§ **WHAT IS BEING ASKED**
Starting with the line that contains "5: (446, 402, 1.01)" and stopping after the line that contains "49: (493, 400, 1.02)", return each line below exactly as written, with no others.

§ **DATA TO EXAMINE**
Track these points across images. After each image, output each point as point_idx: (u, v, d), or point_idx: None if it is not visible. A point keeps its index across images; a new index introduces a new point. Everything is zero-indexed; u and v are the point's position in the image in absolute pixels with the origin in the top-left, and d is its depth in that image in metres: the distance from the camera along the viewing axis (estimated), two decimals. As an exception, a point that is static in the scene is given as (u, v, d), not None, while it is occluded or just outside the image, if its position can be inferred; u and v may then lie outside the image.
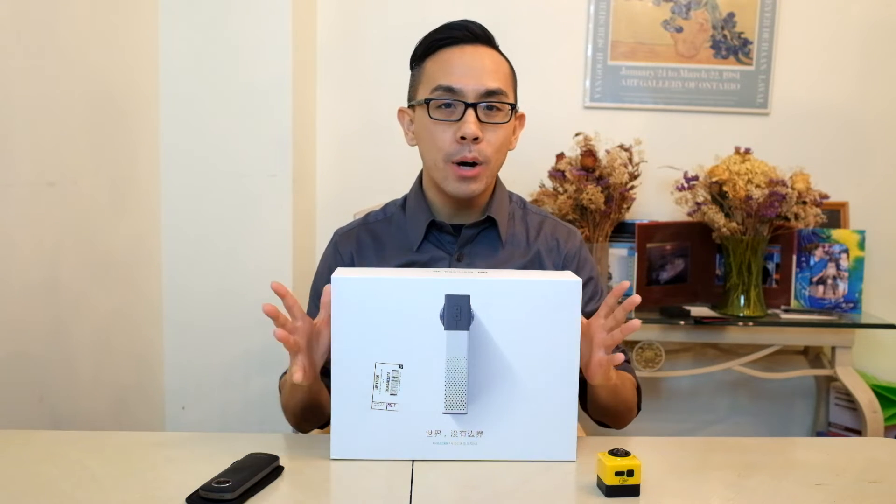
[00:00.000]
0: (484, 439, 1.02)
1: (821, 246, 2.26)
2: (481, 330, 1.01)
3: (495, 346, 1.01)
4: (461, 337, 1.00)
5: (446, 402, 1.01)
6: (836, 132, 2.37)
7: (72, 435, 1.21)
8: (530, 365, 1.02)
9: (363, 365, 1.01)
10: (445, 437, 1.02)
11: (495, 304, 1.00)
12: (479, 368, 1.01)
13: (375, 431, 1.02)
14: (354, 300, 1.01)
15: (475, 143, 1.18)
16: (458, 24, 1.22)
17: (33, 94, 1.47)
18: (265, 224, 2.04)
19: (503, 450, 1.03)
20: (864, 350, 2.38)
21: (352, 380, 1.02)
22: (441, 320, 1.00)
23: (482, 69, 1.20)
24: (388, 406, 1.02)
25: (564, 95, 2.36)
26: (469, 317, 1.00)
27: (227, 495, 0.88)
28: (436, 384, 1.01)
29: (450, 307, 1.00)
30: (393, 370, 1.01)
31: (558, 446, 1.03)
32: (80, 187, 1.63)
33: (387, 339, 1.01)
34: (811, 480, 0.99)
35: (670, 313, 2.13)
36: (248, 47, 1.99)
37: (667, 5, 2.32)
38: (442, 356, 1.01)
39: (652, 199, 2.34)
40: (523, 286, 1.01)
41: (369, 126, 2.34)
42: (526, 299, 1.01)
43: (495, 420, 1.02)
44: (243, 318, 2.05)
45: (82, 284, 1.65)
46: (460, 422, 1.02)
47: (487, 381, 1.02)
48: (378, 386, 1.02)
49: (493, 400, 1.02)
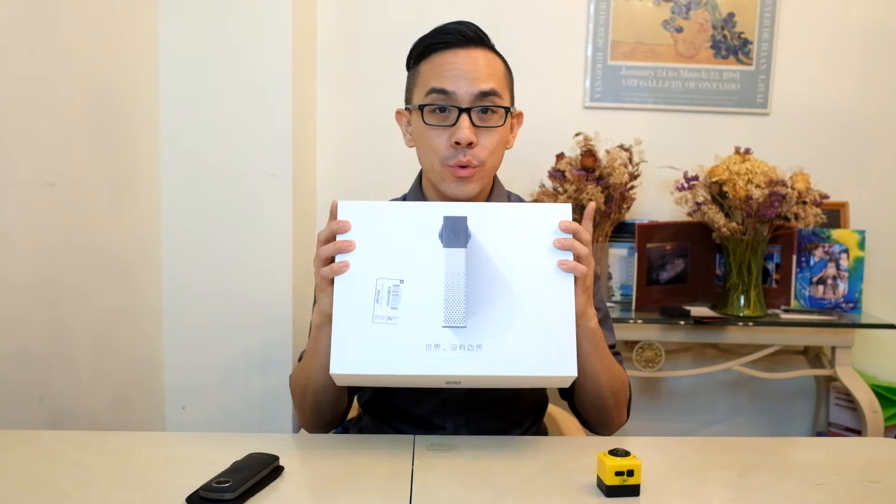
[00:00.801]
0: (483, 353, 1.02)
1: (821, 246, 2.26)
2: (478, 249, 1.05)
3: (492, 264, 1.05)
4: (459, 253, 1.04)
5: (446, 315, 1.02)
6: (836, 132, 2.37)
7: (72, 435, 1.21)
8: (526, 283, 1.04)
9: (365, 280, 1.04)
10: (445, 351, 1.02)
11: (491, 226, 1.06)
12: (478, 286, 1.04)
13: (375, 345, 1.02)
14: (358, 222, 1.05)
15: (470, 148, 1.18)
16: (452, 28, 1.22)
17: (33, 94, 1.47)
18: (265, 224, 2.04)
19: (503, 364, 1.02)
20: (864, 350, 2.38)
21: (353, 294, 1.03)
22: (440, 239, 1.05)
23: (476, 71, 1.20)
24: (389, 319, 1.02)
25: (564, 95, 2.36)
26: (466, 235, 1.05)
27: (227, 495, 0.88)
28: (436, 299, 1.03)
29: (448, 226, 1.05)
30: (394, 285, 1.03)
31: (557, 361, 1.02)
32: (80, 187, 1.63)
33: (388, 256, 1.04)
34: (811, 480, 0.99)
35: (670, 313, 2.13)
36: (248, 47, 1.99)
37: (667, 5, 2.32)
38: (441, 273, 1.03)
39: (652, 199, 2.34)
40: (516, 209, 1.08)
41: (369, 126, 2.34)
42: (519, 221, 1.06)
43: (494, 334, 1.03)
44: (243, 318, 2.05)
45: (82, 284, 1.65)
46: (459, 335, 1.02)
47: (485, 298, 1.04)
48: (379, 300, 1.03)
49: (492, 315, 1.03)
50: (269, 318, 2.05)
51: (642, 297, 2.17)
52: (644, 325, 2.11)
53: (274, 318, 2.05)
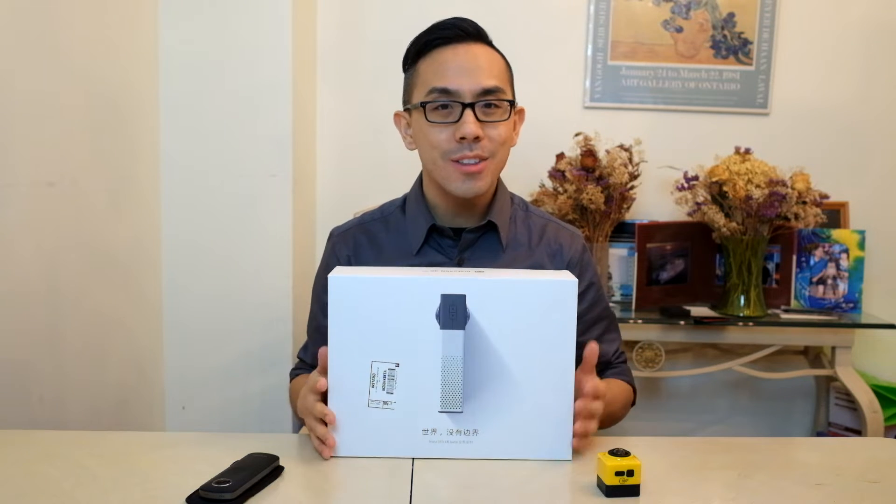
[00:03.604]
0: (480, 438, 1.03)
1: (821, 246, 2.26)
2: (477, 329, 1.01)
3: (491, 345, 1.01)
4: (457, 336, 1.01)
5: (442, 400, 1.02)
6: (836, 132, 2.37)
7: (72, 435, 1.21)
8: (526, 364, 1.02)
9: (359, 363, 1.02)
10: (441, 436, 1.02)
11: (491, 303, 1.01)
12: (475, 367, 1.02)
13: (371, 430, 1.02)
14: (351, 299, 1.01)
15: (476, 143, 1.16)
16: (449, 23, 1.19)
17: (33, 95, 1.47)
18: (265, 224, 2.03)
19: (499, 449, 1.03)
20: (864, 350, 2.38)
21: (348, 378, 1.02)
22: (437, 319, 1.01)
23: (477, 68, 1.17)
24: (385, 404, 1.02)
25: (564, 95, 2.35)
26: (465, 316, 1.01)
27: (227, 495, 0.88)
28: (432, 383, 1.02)
29: (445, 306, 1.00)
30: (389, 368, 1.02)
31: (554, 446, 1.03)
32: (79, 188, 1.63)
33: (383, 337, 1.01)
34: (811, 480, 0.99)
35: (670, 313, 2.13)
36: (248, 47, 1.98)
37: (667, 5, 2.32)
38: (438, 355, 1.01)
39: (652, 199, 2.34)
40: (519, 285, 1.02)
41: (369, 126, 2.33)
42: (521, 299, 1.01)
43: (491, 419, 1.02)
44: (243, 318, 2.05)
45: (82, 284, 1.65)
46: (456, 420, 1.02)
47: (483, 381, 1.02)
48: (374, 384, 1.02)
49: (489, 399, 1.02)
50: (269, 318, 2.05)
51: (642, 297, 2.17)
52: (644, 325, 2.11)
53: (274, 319, 2.05)
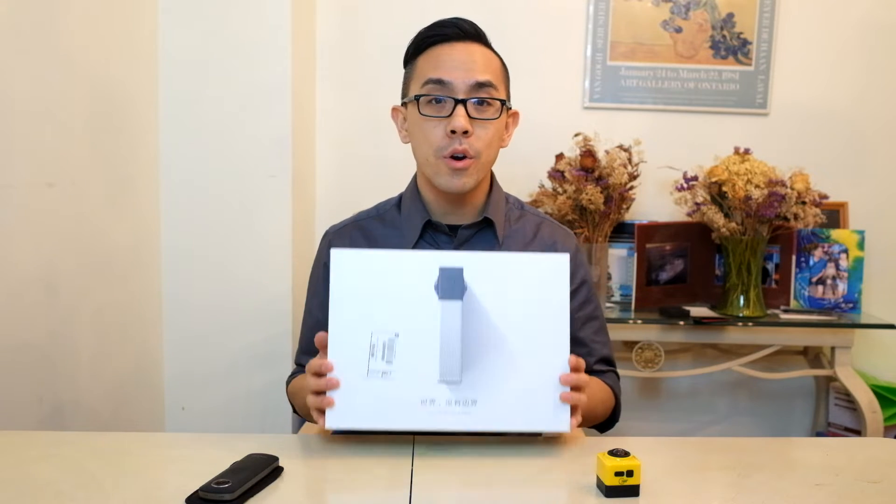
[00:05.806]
0: (478, 409, 1.03)
1: (820, 246, 2.26)
2: (474, 301, 1.04)
3: (488, 317, 1.04)
4: (455, 307, 1.03)
5: (441, 370, 1.03)
6: (835, 132, 2.37)
7: (72, 435, 1.21)
8: (522, 336, 1.04)
9: (360, 334, 1.03)
10: (440, 406, 1.03)
11: (487, 276, 1.05)
12: (473, 339, 1.03)
13: (371, 400, 1.02)
14: (352, 272, 1.04)
15: (465, 137, 1.19)
16: (449, 22, 1.23)
17: (33, 95, 1.47)
18: (265, 224, 2.04)
19: (497, 420, 1.04)
20: (863, 350, 2.38)
21: (348, 348, 1.03)
22: (435, 291, 1.03)
23: (472, 63, 1.20)
24: (384, 374, 1.03)
25: (564, 96, 2.36)
26: (462, 287, 1.04)
27: (227, 496, 0.88)
28: (431, 354, 1.03)
29: (444, 278, 1.03)
30: (389, 339, 1.03)
31: (552, 417, 1.04)
32: (79, 188, 1.63)
33: (383, 309, 1.03)
34: (811, 480, 0.99)
35: (670, 313, 2.13)
36: (248, 47, 1.99)
37: (666, 5, 2.32)
38: (436, 326, 1.03)
39: (651, 200, 2.34)
40: (513, 258, 1.07)
41: (369, 126, 2.33)
42: (516, 272, 1.05)
43: (489, 390, 1.03)
44: (243, 318, 2.05)
45: (82, 284, 1.65)
46: (455, 391, 1.03)
47: (481, 352, 1.03)
48: (374, 354, 1.03)
49: (487, 370, 1.03)
50: (269, 318, 2.05)
51: (642, 297, 2.17)
52: (644, 326, 2.11)
53: (273, 319, 2.05)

§ **SOLUTION**
5: (446, 402, 1.01)
6: (836, 132, 2.37)
7: (72, 435, 1.21)
8: (530, 365, 1.02)
9: (363, 365, 1.01)
10: (445, 437, 1.02)
11: (495, 304, 1.00)
12: (479, 368, 1.01)
13: (375, 431, 1.02)
14: (354, 300, 1.01)
15: (475, 143, 1.18)
16: (458, 24, 1.22)
17: (33, 94, 1.47)
18: (265, 224, 2.04)
19: (503, 450, 1.03)
20: (864, 350, 2.38)
21: (352, 380, 1.02)
22: (441, 320, 1.00)
23: (482, 69, 1.20)
24: (388, 406, 1.02)
25: (564, 95, 2.36)
26: (469, 317, 1.00)
27: (227, 495, 0.88)
28: (436, 384, 1.01)
29: (450, 307, 1.00)
30: (393, 370, 1.01)
31: (558, 446, 1.03)
32: (80, 187, 1.63)
33: (387, 339, 1.01)
34: (811, 480, 0.99)
35: (670, 313, 2.13)
36: (248, 47, 1.99)
37: (667, 5, 2.32)
38: (442, 356, 1.01)
39: (652, 199, 2.34)
40: (523, 286, 1.01)
41: (369, 126, 2.34)
42: (526, 299, 1.01)
43: (495, 420, 1.02)
44: (243, 318, 2.05)
45: (82, 284, 1.65)
46: (460, 422, 1.02)
47: (487, 381, 1.02)
48: (378, 386, 1.02)
49: (493, 400, 1.02)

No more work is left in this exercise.